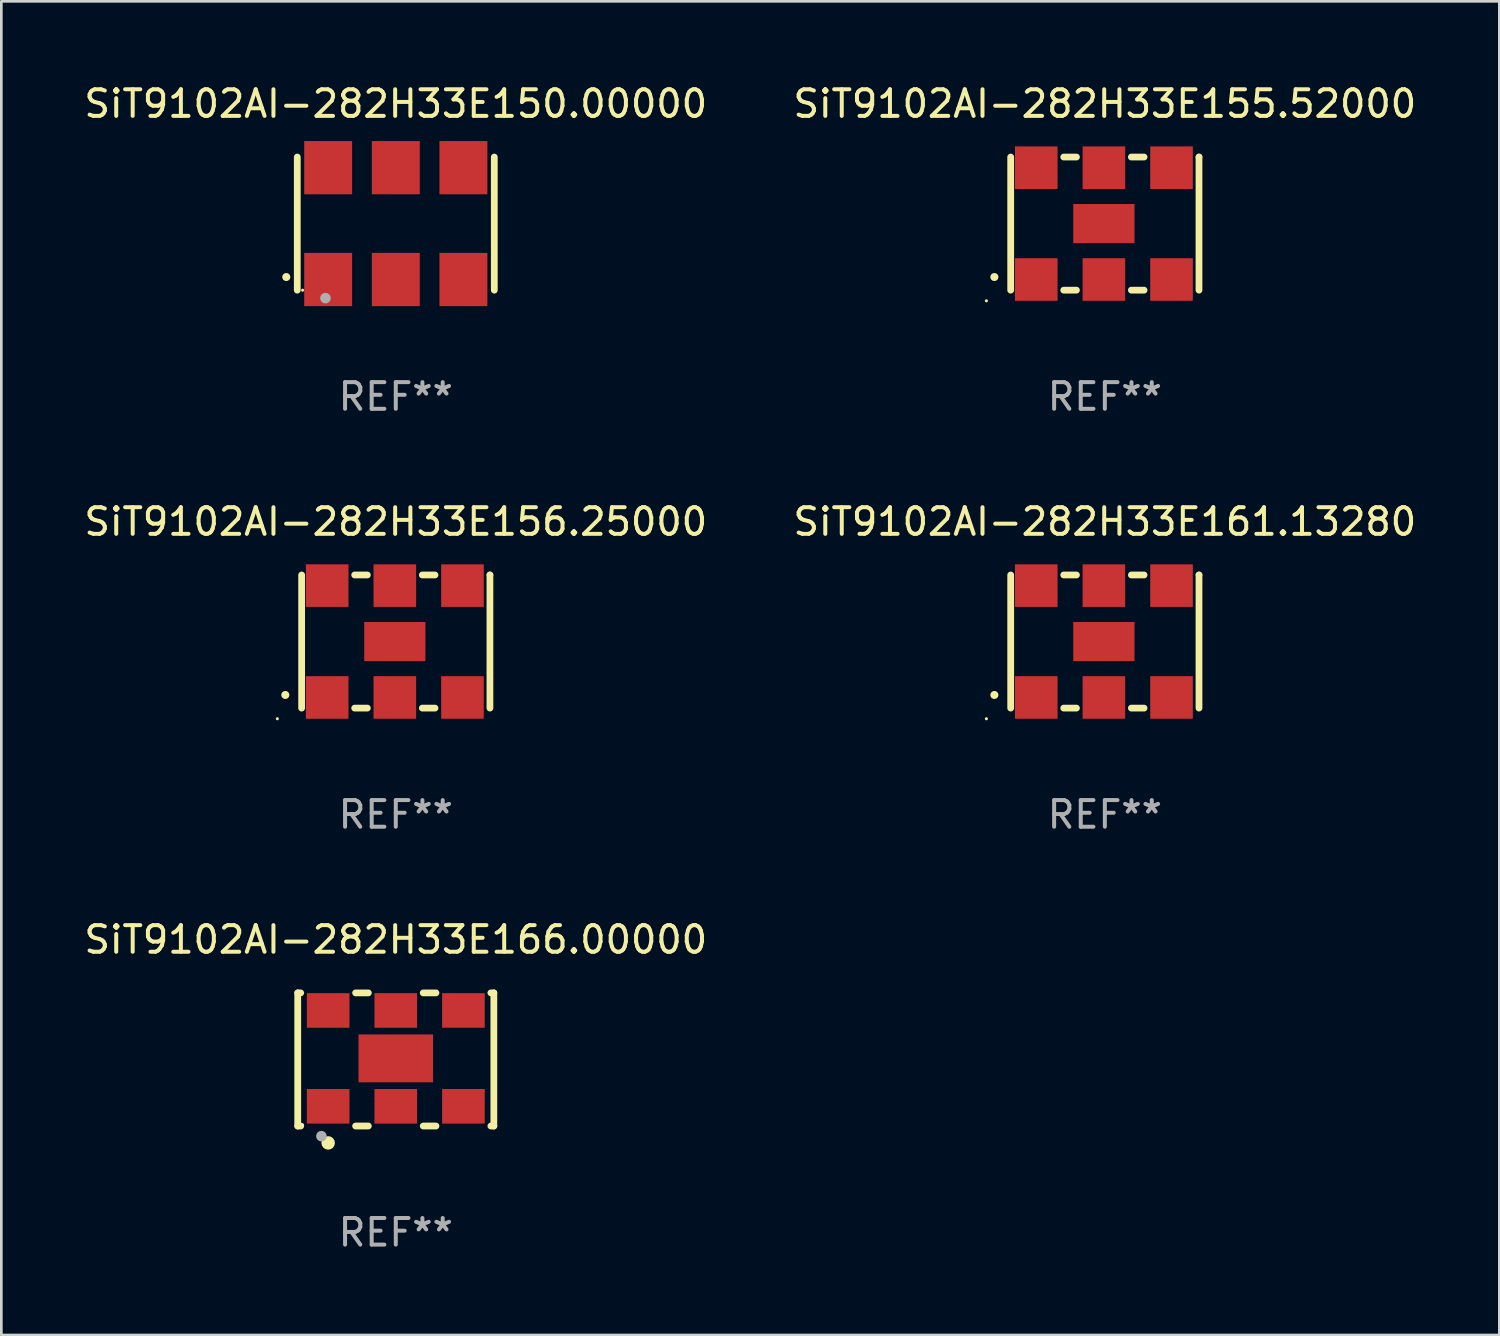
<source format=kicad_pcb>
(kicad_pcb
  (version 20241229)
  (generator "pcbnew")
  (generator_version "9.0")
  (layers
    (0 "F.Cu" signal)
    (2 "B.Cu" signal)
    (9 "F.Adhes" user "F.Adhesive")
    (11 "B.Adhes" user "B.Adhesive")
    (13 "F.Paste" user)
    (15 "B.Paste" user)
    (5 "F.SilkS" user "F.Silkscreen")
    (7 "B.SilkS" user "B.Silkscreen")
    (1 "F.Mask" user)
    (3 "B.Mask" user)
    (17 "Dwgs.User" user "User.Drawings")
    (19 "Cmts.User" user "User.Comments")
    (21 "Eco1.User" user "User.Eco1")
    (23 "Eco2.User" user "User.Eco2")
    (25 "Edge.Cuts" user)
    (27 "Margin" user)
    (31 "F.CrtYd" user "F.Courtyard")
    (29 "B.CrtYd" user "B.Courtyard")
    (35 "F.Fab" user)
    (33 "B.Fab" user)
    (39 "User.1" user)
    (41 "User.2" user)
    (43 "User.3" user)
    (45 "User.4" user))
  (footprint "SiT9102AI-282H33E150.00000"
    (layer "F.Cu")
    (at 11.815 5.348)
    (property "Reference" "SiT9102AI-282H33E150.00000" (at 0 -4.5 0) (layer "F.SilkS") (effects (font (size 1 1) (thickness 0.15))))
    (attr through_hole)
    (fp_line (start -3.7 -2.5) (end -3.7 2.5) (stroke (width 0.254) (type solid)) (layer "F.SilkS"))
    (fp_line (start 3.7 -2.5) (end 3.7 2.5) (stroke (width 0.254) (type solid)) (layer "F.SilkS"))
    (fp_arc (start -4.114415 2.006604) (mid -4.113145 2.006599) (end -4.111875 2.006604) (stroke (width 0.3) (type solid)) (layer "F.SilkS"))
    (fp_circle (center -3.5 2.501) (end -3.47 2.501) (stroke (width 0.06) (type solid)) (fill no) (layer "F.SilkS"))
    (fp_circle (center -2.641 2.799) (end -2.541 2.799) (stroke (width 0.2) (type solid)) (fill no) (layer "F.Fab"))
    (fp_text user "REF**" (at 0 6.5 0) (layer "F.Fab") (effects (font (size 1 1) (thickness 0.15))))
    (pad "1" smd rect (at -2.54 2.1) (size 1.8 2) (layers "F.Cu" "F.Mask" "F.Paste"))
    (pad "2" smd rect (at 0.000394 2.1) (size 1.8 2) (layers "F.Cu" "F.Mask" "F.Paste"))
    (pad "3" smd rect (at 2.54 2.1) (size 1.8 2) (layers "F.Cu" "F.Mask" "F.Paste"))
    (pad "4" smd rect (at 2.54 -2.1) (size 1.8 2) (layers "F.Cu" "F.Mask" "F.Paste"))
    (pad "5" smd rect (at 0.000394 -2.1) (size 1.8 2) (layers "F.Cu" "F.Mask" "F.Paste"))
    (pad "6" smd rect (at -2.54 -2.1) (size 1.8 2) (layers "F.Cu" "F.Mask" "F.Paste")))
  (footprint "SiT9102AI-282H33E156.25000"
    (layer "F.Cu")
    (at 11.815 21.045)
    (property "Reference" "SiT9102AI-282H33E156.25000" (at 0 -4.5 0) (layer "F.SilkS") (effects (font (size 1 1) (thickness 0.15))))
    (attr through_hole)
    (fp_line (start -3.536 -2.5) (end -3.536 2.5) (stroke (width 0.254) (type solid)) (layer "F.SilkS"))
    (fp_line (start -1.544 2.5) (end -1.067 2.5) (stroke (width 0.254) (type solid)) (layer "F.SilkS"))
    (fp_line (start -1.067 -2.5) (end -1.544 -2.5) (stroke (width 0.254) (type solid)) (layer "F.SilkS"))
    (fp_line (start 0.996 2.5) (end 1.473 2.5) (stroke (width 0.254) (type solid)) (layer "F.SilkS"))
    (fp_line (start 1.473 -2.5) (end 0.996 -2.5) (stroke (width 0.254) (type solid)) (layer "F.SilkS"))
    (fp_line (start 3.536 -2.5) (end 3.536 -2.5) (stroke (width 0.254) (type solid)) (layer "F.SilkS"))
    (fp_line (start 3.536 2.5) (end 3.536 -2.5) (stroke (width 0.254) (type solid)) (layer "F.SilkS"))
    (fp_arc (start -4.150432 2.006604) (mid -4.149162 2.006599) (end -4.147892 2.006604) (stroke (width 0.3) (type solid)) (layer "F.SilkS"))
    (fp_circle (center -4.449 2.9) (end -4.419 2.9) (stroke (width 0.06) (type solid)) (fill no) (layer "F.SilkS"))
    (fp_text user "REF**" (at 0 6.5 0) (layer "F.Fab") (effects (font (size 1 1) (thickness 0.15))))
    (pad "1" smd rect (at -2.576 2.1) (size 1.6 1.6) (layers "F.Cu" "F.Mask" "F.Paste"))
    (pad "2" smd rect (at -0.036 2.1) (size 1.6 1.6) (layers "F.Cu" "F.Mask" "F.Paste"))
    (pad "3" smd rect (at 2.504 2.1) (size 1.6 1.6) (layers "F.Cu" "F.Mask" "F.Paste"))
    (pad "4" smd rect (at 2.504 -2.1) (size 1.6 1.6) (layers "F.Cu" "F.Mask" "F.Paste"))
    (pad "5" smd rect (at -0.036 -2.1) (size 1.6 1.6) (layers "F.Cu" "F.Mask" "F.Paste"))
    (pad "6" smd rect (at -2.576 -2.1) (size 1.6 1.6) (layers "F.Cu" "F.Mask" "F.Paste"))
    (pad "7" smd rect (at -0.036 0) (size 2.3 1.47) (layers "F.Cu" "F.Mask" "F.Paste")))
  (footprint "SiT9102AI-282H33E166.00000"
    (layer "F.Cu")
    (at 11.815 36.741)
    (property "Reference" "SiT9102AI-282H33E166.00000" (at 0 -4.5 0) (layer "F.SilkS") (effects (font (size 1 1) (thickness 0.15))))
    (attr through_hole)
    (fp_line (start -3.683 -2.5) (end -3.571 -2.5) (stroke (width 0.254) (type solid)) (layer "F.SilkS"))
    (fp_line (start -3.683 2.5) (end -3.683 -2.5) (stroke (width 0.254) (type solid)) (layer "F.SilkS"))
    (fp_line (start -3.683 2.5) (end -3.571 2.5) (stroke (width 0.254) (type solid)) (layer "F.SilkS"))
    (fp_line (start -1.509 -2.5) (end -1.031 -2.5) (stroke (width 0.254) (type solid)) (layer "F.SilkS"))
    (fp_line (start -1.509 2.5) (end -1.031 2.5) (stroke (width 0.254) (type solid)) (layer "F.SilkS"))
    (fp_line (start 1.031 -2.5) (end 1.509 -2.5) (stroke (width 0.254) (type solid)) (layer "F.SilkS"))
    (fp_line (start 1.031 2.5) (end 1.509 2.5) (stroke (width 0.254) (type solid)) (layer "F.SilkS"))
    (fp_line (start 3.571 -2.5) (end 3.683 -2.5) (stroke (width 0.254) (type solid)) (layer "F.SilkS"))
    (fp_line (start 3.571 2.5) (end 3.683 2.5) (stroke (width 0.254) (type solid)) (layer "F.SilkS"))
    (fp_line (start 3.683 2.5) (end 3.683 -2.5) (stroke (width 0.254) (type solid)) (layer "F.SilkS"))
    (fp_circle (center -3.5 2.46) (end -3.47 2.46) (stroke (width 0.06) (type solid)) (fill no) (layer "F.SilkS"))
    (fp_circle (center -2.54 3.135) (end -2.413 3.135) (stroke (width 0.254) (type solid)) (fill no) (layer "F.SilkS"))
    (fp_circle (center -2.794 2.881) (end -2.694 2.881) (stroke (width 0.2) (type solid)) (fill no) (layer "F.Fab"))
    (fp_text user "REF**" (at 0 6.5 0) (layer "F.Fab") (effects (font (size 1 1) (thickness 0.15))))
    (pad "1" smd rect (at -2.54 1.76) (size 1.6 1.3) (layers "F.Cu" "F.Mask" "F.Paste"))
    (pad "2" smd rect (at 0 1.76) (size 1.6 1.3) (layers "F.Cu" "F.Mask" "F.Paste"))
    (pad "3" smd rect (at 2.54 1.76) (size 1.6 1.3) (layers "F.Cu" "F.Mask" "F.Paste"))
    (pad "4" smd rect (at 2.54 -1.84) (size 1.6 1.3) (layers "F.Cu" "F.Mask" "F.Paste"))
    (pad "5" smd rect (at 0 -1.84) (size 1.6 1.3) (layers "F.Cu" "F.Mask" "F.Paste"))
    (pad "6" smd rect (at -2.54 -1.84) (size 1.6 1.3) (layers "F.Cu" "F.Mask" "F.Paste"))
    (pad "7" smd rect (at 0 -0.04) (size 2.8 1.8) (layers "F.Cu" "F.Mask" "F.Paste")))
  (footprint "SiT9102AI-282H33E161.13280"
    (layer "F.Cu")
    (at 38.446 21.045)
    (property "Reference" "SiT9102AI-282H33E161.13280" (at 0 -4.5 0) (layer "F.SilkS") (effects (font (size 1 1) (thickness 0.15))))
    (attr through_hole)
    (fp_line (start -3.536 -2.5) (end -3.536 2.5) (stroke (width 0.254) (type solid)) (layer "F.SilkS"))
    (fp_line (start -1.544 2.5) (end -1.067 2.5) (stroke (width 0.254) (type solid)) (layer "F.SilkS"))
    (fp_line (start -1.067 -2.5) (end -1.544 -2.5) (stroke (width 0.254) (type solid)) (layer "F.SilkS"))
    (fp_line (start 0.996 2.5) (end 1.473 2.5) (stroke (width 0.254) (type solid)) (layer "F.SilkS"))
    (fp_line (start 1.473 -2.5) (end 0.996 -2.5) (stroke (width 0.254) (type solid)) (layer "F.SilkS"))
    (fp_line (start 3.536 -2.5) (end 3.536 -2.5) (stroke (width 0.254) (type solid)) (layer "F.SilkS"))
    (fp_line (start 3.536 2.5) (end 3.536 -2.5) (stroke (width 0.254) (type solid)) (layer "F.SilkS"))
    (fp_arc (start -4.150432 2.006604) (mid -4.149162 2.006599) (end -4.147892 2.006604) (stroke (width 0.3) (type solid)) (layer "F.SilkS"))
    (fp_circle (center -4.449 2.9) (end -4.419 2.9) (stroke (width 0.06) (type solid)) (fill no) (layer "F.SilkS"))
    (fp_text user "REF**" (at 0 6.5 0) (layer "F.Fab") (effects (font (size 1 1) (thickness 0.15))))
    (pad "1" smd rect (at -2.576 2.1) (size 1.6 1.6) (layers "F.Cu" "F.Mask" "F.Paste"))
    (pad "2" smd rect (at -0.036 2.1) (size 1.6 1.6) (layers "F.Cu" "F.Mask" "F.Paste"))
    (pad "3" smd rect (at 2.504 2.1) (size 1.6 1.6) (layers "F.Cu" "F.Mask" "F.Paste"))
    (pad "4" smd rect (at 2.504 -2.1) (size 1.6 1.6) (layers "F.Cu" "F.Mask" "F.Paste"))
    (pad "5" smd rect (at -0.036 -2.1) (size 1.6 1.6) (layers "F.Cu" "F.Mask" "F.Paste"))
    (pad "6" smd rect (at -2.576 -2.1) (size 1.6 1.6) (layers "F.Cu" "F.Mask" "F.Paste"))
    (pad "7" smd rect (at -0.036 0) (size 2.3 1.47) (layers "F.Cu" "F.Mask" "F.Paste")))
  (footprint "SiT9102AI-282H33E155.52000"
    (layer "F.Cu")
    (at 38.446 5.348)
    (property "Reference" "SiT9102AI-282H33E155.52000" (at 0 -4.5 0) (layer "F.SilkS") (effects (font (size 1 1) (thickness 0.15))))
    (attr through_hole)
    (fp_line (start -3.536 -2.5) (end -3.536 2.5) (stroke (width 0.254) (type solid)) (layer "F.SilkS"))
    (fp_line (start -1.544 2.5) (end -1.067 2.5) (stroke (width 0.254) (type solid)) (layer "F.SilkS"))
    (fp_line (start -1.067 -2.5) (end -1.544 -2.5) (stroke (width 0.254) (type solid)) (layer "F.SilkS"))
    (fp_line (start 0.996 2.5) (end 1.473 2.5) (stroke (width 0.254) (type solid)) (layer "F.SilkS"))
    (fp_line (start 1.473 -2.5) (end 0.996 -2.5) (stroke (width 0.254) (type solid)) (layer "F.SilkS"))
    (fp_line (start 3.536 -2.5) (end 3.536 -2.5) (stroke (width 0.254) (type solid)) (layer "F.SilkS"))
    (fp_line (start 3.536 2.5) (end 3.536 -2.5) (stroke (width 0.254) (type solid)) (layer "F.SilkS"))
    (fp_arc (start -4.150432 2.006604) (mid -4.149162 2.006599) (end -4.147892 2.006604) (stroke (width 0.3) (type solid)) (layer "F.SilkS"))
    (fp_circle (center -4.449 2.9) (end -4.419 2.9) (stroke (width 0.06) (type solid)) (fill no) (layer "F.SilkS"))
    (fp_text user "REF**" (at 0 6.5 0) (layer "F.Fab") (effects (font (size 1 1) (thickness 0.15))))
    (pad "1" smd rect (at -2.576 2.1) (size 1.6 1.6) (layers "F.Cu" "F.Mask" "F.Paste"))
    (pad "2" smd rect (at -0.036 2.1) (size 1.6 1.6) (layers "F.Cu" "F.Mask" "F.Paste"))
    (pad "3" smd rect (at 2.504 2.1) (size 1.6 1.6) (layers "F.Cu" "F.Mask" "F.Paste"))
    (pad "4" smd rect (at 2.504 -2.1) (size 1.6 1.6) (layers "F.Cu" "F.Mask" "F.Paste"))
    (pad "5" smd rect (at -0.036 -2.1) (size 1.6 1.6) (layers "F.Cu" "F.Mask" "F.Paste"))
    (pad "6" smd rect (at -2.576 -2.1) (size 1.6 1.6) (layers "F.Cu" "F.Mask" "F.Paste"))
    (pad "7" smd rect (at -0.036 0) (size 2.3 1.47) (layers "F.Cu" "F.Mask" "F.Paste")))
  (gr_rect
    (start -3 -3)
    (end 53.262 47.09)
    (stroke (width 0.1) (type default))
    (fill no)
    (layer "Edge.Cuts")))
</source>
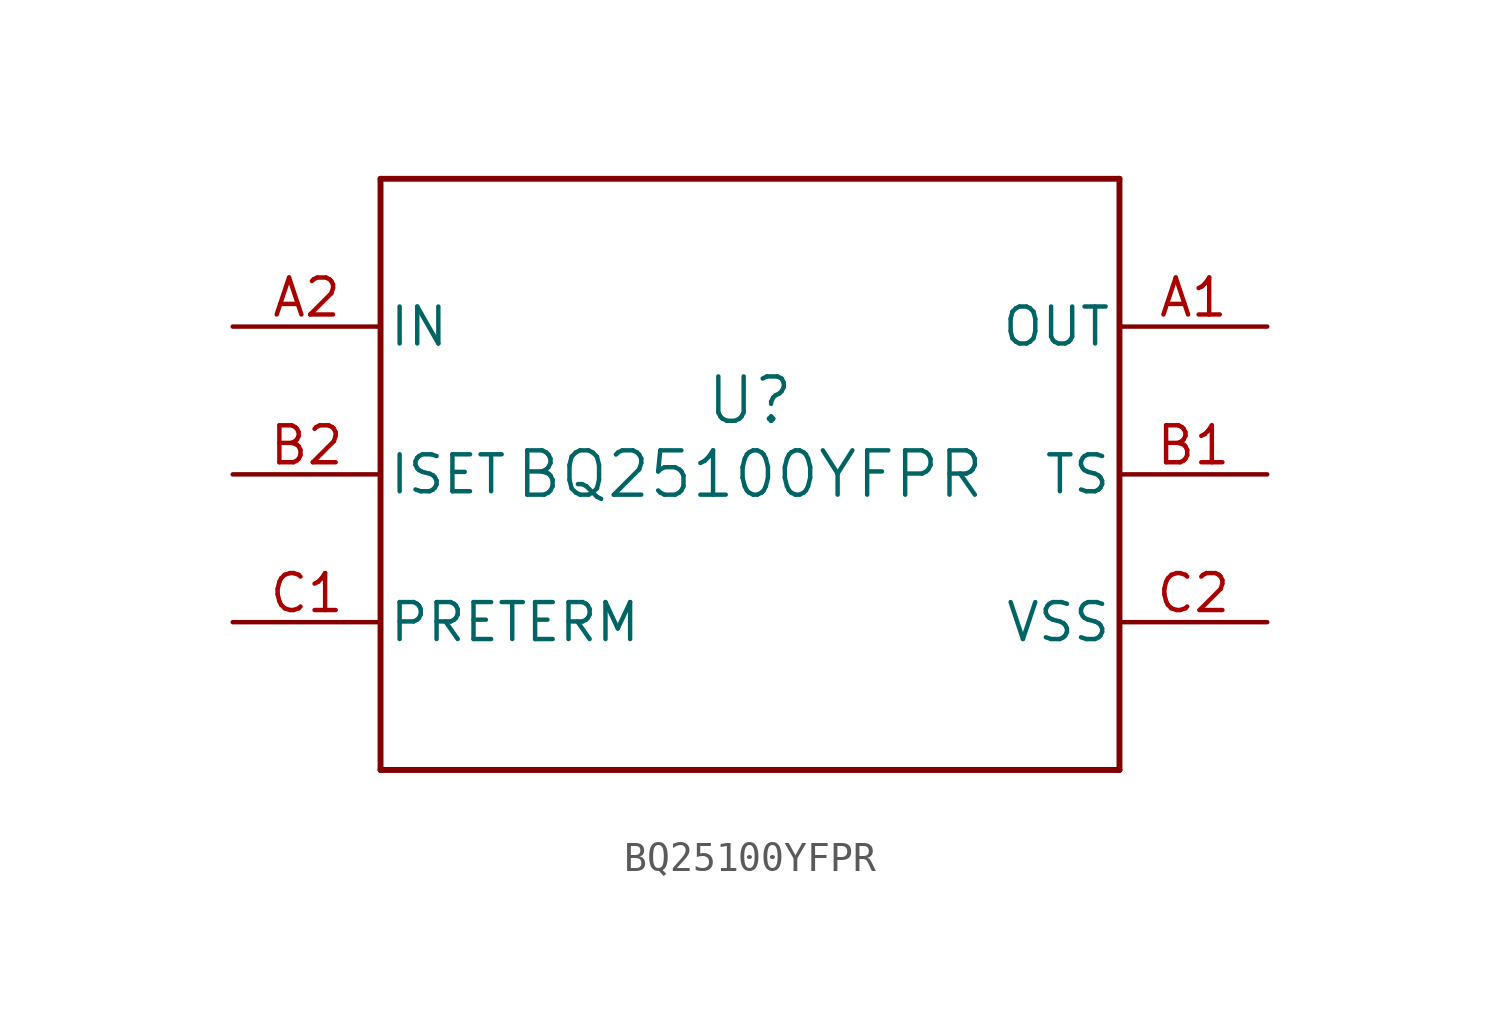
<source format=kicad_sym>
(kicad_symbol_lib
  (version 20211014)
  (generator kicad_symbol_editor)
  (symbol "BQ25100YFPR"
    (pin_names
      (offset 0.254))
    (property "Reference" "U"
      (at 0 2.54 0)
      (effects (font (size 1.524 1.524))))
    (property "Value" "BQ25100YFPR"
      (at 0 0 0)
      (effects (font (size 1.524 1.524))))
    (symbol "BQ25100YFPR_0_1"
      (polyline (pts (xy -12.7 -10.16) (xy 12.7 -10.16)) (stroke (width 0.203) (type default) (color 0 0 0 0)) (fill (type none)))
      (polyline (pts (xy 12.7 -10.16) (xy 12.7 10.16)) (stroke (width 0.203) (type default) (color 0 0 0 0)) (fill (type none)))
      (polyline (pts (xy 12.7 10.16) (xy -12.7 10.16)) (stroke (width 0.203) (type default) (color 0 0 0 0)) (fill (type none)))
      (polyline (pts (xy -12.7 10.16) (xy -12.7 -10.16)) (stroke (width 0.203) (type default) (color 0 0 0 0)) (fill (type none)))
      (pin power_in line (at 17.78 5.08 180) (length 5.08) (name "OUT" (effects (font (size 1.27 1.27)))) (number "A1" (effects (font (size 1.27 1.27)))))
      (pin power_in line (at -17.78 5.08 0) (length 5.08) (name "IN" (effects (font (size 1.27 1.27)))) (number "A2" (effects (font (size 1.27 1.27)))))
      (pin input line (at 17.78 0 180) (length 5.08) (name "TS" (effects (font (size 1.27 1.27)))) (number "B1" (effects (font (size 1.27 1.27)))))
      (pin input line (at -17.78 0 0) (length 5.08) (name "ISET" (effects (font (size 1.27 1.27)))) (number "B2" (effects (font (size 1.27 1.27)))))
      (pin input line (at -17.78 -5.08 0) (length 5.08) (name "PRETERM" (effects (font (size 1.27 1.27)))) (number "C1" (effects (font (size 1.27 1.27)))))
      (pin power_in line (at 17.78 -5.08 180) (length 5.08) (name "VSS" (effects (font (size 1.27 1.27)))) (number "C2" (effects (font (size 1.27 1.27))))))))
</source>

──────────────────────────────

### [Problem to work on]
Of the entries above, repeat exactly the lines between the line with "(fp_circle (center -2.794" and the line with "(at -2.54 1.76)", inclusive, and no others.

### [Task solution]
    (fp_circle (center -2.794 2.881) (end -2.694 2.881) (stroke (width 0.2) (type solid)) (fill no) (layer "F.Fab"))
    (fp_text user "REF**" (at 0 6.5 0) (layer "F.Fab") (effects (font (size 1 1) (thickness 0.15))))
    (pad "1" smd rect (at -2.54 1.76) (size 1.6 1.3) (layers "F.Cu" "F.Mask" "F.Paste"))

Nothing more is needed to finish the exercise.